Paris cleaver attack suspect says acted over Charlie Hebdo cartoons
A man suspected of wounding two people with a meat cleaver near the former Paris offices of Charlie Hebdo magazine has admitted staging the attack, linking it to the republication of cartoons of the Prophet Mohammed by the satirical weekly, sources said Saturday.
The man, who said he was born in Pakistan and is 18, “takes responsibility for his action,” which came three weeks into the trial of suspected accomplices in the 2015 massacre of the newspaper’s staff, a source close to the investigation said.
The man said during questioning he places his actions “in the context of the republication of cartoons” of the Prophet Mohammed in Charlie Hebdo, the source said.
A man armed with a meat cleaver critically wounded two people on Friday near Charlie Hebdo’s former offices in the French capital’s 11th district.
He was arrested not far from the scene later Friday.
French Interior Minister Gerald Darmanin said Friday the attack was “clearly an act of Islamist terrorism”.
Charlie Hebdo has angered many Muslims around the world by publishing cartoons of the Prophet Mohammed over the years, and in a defiant gesture reprinted some of the caricatures ahead of the trial.
France’s PNAT specialist anti-terror prosecution office said Friday it had opened a probe into charges of “attempted murder related to a terrorist enterprise” against him as well as “conspiracy with terrorists.”
The Premieres Lignes news production agency said the wounded were its employees — a man and a woman taking a cigarette break outside.
The company specialises in investigative reports and produces the prize-winning Cash Investigation programme.
A source close to the investigation confirmed to AFP on Friday that a large meat cleaver found near the scene was used by the attacker.
French police are holding a total of seven people in connection with the attack.
Among them is a former flatmate of the main suspect who was taken in for questioning during the night, a judicial source said.
Five others were arrested in the Paris suburb of Pantin during a search of a property linked to the main suspect.

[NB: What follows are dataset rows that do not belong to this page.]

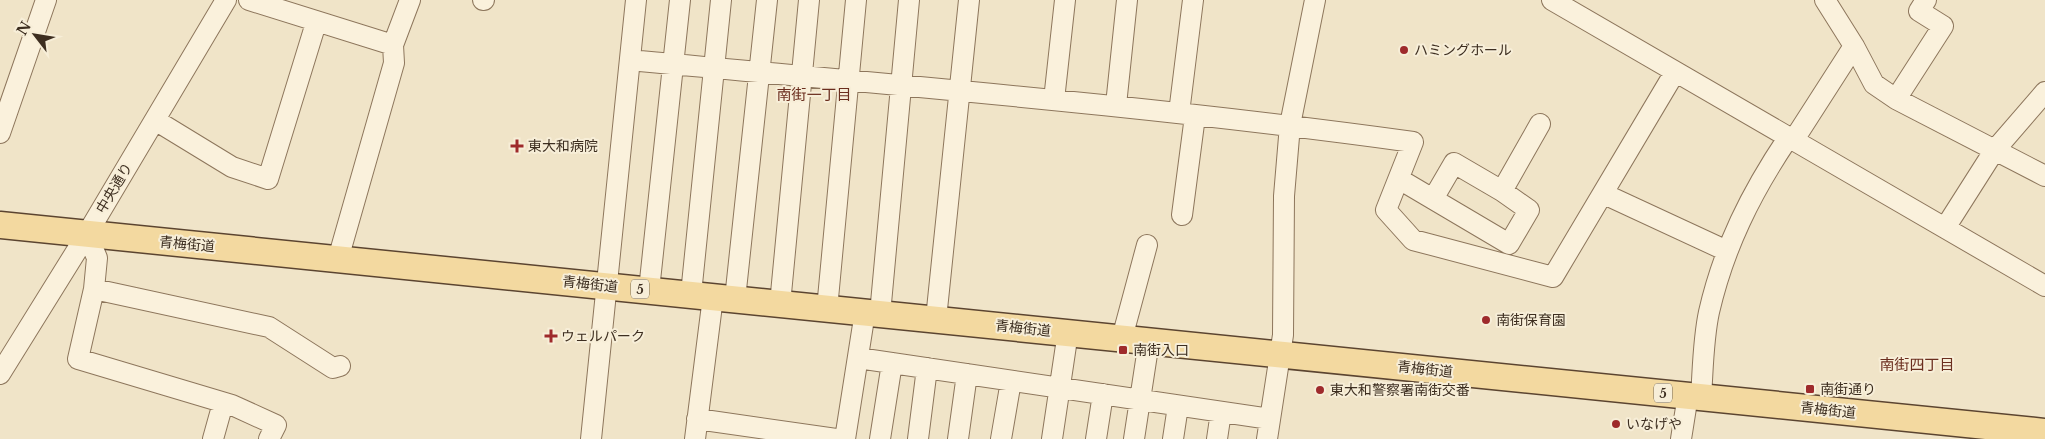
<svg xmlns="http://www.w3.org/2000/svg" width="2045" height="439" viewBox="0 0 2045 439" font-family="'Libre Baskerville','Noto Sans JP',serif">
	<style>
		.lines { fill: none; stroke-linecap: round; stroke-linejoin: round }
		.minor-casing { stroke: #8d765c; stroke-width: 22 }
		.major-casing { stroke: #5b4430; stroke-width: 29 }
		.minor { stroke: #faf1dc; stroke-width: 20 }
		.major { stroke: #f3d9a0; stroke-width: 26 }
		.poi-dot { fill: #9e2a2b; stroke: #f7eed8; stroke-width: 2 }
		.labels { text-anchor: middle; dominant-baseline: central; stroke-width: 4; stroke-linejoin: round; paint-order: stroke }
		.shield { fill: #f7eed8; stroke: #756857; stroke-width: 1 }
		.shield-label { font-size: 12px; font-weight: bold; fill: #3d2e20 }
		.poi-label { font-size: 14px; fill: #3d2e20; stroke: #f7eed8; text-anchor: start }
		.street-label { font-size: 14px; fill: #3d2e20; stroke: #f7eed8 }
		.neighbourhood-label { font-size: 15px; fill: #6b2e1e; stroke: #f7eed8 }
	</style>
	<rect width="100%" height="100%" fill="#f0e4c8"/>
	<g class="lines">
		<defs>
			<path id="minor" d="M249 0 393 45
				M483 0H484
				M1552 0 2045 286
				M1825 0 1854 46 1874 84 1896 99 2045 176
				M630 60C891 85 1153 106 1413 142L1386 210 1413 240 1553 277 1675 72
				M1896 99 1943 26 1919 11 1926 0
				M1054 100 1065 0
				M1116 105 1127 0
				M1179 113 1193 0
				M155 120 232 167 268 179 316 23
				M0 133 46 0
				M1793 141 1854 46
				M1399 179 1509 244 1529 210 1502 191 1454 163 1433 199
				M1502 191 1540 124
				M1604 194 1727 251
				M1182 215 1195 116
				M1945 228 1994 151 2045 92
				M87 234 97 258 94 289 78 359 232 405 276 425 269 439
				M338 259 394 63 393 45 410 0
				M94 289 269 327 333 368 340 366
				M649 290 680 0
				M691 294 721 0
				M735 299 767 0
				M780 304 809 0
				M827 309 856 0
				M880 314 909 0
				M936 319 969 0
				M1122 338 1147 245
				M858 358 1270 419
				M0 374 87 234 226 0
				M1701 397C1703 369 1703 340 1709 312 1724 247 1751 193 1788 138
				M697 419 836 439
				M213 439 223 403
				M591 439 636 0
				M695 439 713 297
				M845 439 865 312
				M880 439 892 363
				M918 439 927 368
				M958 439 967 374
				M1001 439 1011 381
				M1052 439 1068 332
				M1096 439 1103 394
				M1134 439 1149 341
				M1173 439 1178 406
				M1217 439 1221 412
				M1267 439 1283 335 1284 196 1290 125 1315 0
				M1681 439 1688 395"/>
			<path id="major" d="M0 225 2045 432"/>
		</defs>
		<!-- minor casing -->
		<use href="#minor" class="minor-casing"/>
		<!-- major casing -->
		<use href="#major" class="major-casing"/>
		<!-- minor -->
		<use href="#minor" class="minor"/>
		<!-- major -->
		<use href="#major" class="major"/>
	</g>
	<!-- markers -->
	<g class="poi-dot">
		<circle cx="1404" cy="50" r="5"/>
		<path d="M514.5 138.5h5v5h5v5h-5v5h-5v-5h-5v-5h5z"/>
		<circle cx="1486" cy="320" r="5"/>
		<path d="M548.5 328.5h5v5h5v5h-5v5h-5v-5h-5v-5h5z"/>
		<rect x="1118" y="345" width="10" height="10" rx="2.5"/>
		<rect x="1805" y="384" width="10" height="10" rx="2.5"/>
		<circle cx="1320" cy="390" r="5"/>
		<circle cx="1616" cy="424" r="5"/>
	</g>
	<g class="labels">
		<!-- shield labels -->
		<g class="shield">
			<rect x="631" y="279.5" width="18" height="19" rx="4"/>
			<rect x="1654" y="383.5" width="18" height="19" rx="4"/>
		</g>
		<g class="shield-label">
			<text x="640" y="289">5</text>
			<text x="1663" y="393">5</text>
		</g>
		<!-- poi labels -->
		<g class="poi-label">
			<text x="1414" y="50">ハミングホール</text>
			<text x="528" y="146">東大和病院</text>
			<text x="1496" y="320">南街保育園</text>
			<text x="561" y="336">ウェルパーク</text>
			<text x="1133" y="350">南街入口</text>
			<text x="1820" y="389">南街通り</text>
			<text x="1330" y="390">東大和警察署南街交番</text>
			<text x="1626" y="424">いなげや</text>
		</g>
		<!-- street labels -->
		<g class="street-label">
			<text transform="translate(114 188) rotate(-59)">中央通り</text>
			<text transform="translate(187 244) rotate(5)">青梅街道</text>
			<text transform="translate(590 284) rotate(6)">青梅街道</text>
			<text transform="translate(1023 328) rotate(6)">青梅街道</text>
			<text transform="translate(1425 369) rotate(6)">青梅街道</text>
			<text transform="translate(1828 410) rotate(6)">青梅街道</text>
		</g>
		<!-- neighbourhood labels -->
		<g class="neighbourhood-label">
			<text x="814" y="94">南街一丁目</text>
			<text x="1917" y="364">南街四丁目</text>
		</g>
	</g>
	<!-- north arrow -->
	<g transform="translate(35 35) rotate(301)" stroke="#f7eed8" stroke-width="4" paint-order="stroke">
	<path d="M0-4L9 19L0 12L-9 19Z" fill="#3d2e20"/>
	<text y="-8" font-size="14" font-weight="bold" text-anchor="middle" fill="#3d2e20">N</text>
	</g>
</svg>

Police also late Friday released another man who was close to the scene of the attack but who was confirmed to have been a witness who had “chased the assailant”, a judicial source said.
‘Discreet and polite’
Neighbours and shopkeepers in Pantin described the suspect as “discreet” and “polite.”
The young man, who arrived from Pakistan three years ago, was believed to have last lived in a small flat in a four-storey building in the district.

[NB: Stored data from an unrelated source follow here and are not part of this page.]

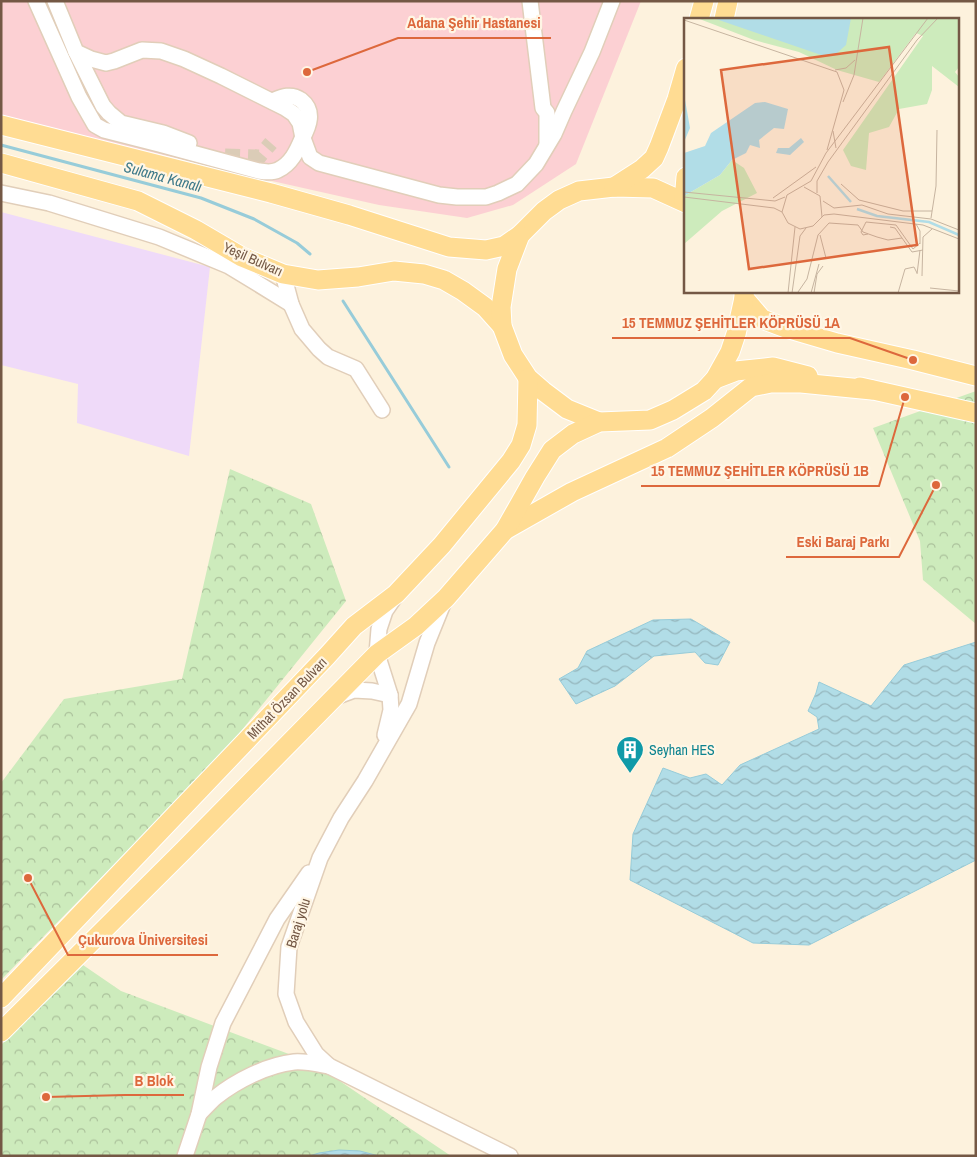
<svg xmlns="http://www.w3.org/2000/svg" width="977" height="1157" font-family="'Archivo Narrow',sans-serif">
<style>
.education{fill:#efdaf9}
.medical{fill:#fcd0d3}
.forest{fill:url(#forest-crowns)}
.water{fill:url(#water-waves);stroke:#97ccd9}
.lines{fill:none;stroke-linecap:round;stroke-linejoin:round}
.stream{stroke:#97ccd9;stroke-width:3}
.minor-tunnel{stroke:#dbccb7;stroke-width:15;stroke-dasharray:15 8;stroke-linecap:butt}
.minor-casing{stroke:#e1ceb9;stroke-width:18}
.major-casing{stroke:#fff;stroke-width:21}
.minor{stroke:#fff;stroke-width:15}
.major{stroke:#ffdc93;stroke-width:19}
.labels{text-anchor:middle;stroke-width:4.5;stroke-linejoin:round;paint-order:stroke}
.street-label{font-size:14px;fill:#745845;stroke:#fff6e5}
.culture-label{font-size:14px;fill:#0d838f;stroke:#fff6e5;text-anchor:start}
.water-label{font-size:15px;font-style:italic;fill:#3d7989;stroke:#fff6e5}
.inset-river{fill:none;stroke:#b1dde7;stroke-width:2.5}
.inset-road{fill:none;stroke:#c6b4a0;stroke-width:1}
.view{fill:#dd683c;fill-opacity:0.15;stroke:#dd683c;stroke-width:2.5}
.inset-edge{fill:none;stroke:#745845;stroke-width:2.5}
.leader{fill:none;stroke:#dd683c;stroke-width:2}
.callout-dot{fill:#dd683c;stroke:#fff6e5;stroke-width:2}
.callout-label{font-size:15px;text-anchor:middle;font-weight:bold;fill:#dd683c;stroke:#fff6e5;stroke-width:4.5;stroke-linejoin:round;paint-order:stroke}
</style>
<defs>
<pattern id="forest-crowns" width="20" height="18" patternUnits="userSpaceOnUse" patternTransform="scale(1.25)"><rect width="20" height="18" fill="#cdebbc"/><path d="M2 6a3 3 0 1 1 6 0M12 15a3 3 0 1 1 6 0" fill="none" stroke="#abc19b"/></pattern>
<pattern id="water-waves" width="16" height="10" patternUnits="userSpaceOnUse" patternTransform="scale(1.25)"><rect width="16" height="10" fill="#b1dde7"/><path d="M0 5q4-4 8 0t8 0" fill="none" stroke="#95b6bd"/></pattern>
</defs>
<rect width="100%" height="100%" fill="#fdf2dd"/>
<!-- education -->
<polygon class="education" points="1,212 210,267 189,456 77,423 78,384 1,365"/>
<!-- medical -->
<polygon class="medical" points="1,1 641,1 576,164 513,205 467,218 379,205 272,181 1,116"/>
<!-- forest -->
<g class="forest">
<polygon points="976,391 976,624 923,580 920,541 873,428"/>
<polygon points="230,469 311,504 346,601 225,751 1,980 1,783 64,699 182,679"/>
<polygon points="83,965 121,991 313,1063 451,1156 1,1156 1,1045"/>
</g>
<!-- water -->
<g class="water">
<polygon points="691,619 730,642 718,665 705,663 695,652 654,656 615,686 576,704 559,679 578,668 587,651 653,620"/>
<polygon points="976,642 976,860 809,945 753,943 630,880 633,834 663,768 690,778 706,774 722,785 740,765 819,729 817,717 808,711 816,693 819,682 871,706 904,665"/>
<polygon points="339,1150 360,1151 379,1156 309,1156 319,1153"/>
</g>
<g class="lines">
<!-- stream -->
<g class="stream">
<polyline points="1,145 201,198 254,219 297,243 310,254"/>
<polyline points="343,301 449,467"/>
</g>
<!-- minor-tunnel -->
<polyline class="minor-tunnel" points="225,156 259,157 271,143"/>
<defs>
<g id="minor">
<path d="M36 1 79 97 95 125 104 130 159 144 259 171C265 172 272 173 278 170 291 164 297 151 302 139 309 126 315 111 301 100 291 93 282 97 272 101"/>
<polyline points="55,1 76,52 91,59 106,63 114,61 142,50 161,51 184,59 221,76 285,108 294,114 300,123 303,138 310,157 319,163 439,195 457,197 486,197 498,193 517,184 536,164 554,134 564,111 592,52 612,1"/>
<polyline points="530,1 543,108 547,113 547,144"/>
<polyline points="76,52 103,106 109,113 121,123 163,133 189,143"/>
<polyline points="1,193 49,203 159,237 229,266 291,304"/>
<polyline points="283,274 291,304 302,329 319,349 328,357 356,369 382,410"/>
<polyline points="444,601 427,643 409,704 365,781 341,818 320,858 289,947 286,994 296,1022 316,1054 329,1066 510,1156"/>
<polyline points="335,697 354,690 372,691 390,695"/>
<polyline points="385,735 391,710 390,695 377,654 379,629 385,611 394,598"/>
<path d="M199 1114C204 1109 210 1102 216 1097 236 1081 267 1065 294 1062 305 1061 318 1064 329 1066"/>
<polyline points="185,1156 199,1114 209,1067 223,1023 277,919 309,873"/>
</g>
<g id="major">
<polyline points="699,19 704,1"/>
<polyline points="724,19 728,1"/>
<polyline points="1,125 271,193 349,215 449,247 486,250 504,246 520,235 544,211 559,200 579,191 614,187 653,188 686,203"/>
<polyline points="1,163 138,201 196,230 242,257 283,274 318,280 358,277 394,271 424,274 444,280 463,291 485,307 502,326"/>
<polyline points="614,187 642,169 654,158 659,147 677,99 686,68"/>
<polyline points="684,201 686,177"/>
<polyline points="520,235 507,269 501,307 502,326 513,355 528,378 543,391 567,409 599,422"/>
<polyline points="744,298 762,319 786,328 837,343 913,360 976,376"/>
<polyline points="715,379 736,371 773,367 808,376"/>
<polyline points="860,387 976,413"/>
<polyline points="505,530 572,492 667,448 712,418 751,387 771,383 801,383 872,390"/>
<polyline points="1,998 327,656 354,626 396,594 442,545 511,461 521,445 527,425 528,378"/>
<polyline points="1,1032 184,850 377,654 416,626 446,598 505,530 535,477 552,450 573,434 599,422 650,420 673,410 704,391 715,379 730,352 736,334 744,298 744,291"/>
</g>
</defs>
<!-- minor casing -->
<use href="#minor" class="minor-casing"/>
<!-- major casing -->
<use href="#major" class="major-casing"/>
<!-- minor -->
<use href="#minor" class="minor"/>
<!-- major -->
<use href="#major" class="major"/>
</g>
<!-- icons -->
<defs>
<symbol id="building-pin" viewBox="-11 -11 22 30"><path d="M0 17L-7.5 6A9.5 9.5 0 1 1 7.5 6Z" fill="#0f9aa8" stroke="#fff6e5"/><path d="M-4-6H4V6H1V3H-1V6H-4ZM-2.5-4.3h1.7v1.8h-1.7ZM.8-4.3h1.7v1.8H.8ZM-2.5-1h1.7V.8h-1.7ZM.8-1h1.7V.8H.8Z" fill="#fff"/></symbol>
</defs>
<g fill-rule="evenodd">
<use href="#building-pin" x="614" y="734" width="32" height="43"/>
</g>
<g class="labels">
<!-- street labels -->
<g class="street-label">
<text transform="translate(253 259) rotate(24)" y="5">Yeşil Bulvarı</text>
<text transform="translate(287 698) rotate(-46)" y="5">Mithat Özsan Bulvarı</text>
<text transform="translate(298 923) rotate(-73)" y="5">Baraj yolu</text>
</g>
<!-- culture labels -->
<g class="culture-label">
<text x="649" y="755">Seyhan HES</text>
</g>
<!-- water labels -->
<g class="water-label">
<text transform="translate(163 177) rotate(15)" y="5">Sulama Kanalı</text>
</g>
</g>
<!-- overview -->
<g transform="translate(684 18)">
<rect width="275" height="275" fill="#fdf2dd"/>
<path d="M13 0H275V49L271 54 275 59V69L248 48V72L243 86 215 91 205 109 185 115 182 152 167 148 159 132 239 18 232 15 195 64 153 52 115 34 70 22ZM48 142 60 150 73 175 38 193 0 226V178L36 157Z" fill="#cdebbc"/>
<path d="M29 0H167L162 27 152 36 143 39ZM0 76 6 110 0 124ZM81 84 104 91 100 111 90 110 75 122 76 130 66 127 62 135 48 142 36 157 0 178V135L21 128 27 115 71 85ZM117 120 120 124 106 137 92 135 94 130H105Z" fill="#b1dde7"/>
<path class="inset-river" d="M144 158 167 184M173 191 193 198 245 204 275 217"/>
<path class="inset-road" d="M244 0 142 135 127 163 103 177 98 194 104 205 116 211 129 208 140 197 150 196 239 207 275 221M0 2 153 54 160 72 143 132M151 52 162 50 171 42M159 84 170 57 179 0M149 113 152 130M157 166 175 182M120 169 136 178 138 199M0 174 91 183 101 179M133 175V163L144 144 233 22 254 0M0 179 90 190 98 194M89 180 132 149M175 182 219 193H248M139 183 150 190 178 187 204 196 247 201 275 212M247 200 252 168 253 112M232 206 236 213V226M206 209 211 210 218 220M184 216 179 217 177 214 182 204 212 207 229 231 236 225M136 217 142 240M233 256 236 232M238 258 239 219 248 211M246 270 275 273M114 274 123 261 134 217 145 205 174 207 179 214 193 219 204 222 218 220 228 234 239 232M104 275 111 209M108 275 116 218 122 210M127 275 135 246M130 275 133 256 139 248M214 275 221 251 230 249 233 255"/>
<path class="view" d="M205 29 233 227 65 251 37 52Z"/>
<rect width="275" height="275" class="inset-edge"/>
</g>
<!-- callouts -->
<path class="leader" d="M307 72L398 38H551M913 360L850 338H612M905 397L879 486H641M936 485L899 557H786M28 878L68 955H218M46 1097L125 1095H184"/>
<g class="callout-dot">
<circle cx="307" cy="72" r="5"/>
<circle cx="913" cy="360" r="5"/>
<circle cx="905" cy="397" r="5"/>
<circle cx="936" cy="485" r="5"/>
<circle cx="28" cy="878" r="5"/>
<circle cx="46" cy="1097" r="5"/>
</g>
<g class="callout-label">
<text x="474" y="28">Adana Şehir Hastanesi</text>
<text x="731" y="328">15 TEMMUZ ŞEHİTLER KÖPRÜSÜ 1A</text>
<text x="760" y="476">15 TEMMUZ ŞEHİTLER KÖPRÜSÜ 1B</text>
<text x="843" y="547">Eski Baraj Parkı</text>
<text x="143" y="945">Çukurova Üniversitesi</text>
<text x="154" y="1086">B Blok</text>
</g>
<!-- border -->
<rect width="977" height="1157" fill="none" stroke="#745845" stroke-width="5"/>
</svg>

“He was very polite. I often saw him sitting on the landing with his telephone. He helped me carry my groceries,” said one neighbour, who identified herself Josiane.
Prime Minister Jean Castex Saturday hailed the “efficiency” of the security forces following the attack during a visit to police headquarters, and said the “enemies of the Republic will never win”.
Twelve people, including some of France’s most celebrated cartoonists, were killed in the attack on Charlie Hebdo’s offices by Islamist gunmen on January 7, 2015.
The magazine’s new address is kept secret.
The stabbing came during the trial of 14 alleged accomplices of brothers Said and Cherif Kouachi, the perpetrators of the 2015 attack on Charlie Hebdo that was claimed by a branch of Al-Qaeda.
A female police officer was killed a day later, followed the next day by the killing of four men in a hostage-taking at a Jewish supermarket by gunman Amedy Coulibaly.
The trial has reopened one of the most painful chapters in France’s modern history, with harrowing testimony from survivors and relatives of those who died.
The magazine received fresh threats from Al-Qaeda this month after it republished the controversial cartoons.
More than 100 French news outlets on Wednesday called for continuing support for Charlie Hebdo against what they described as the “enemies of freedom”.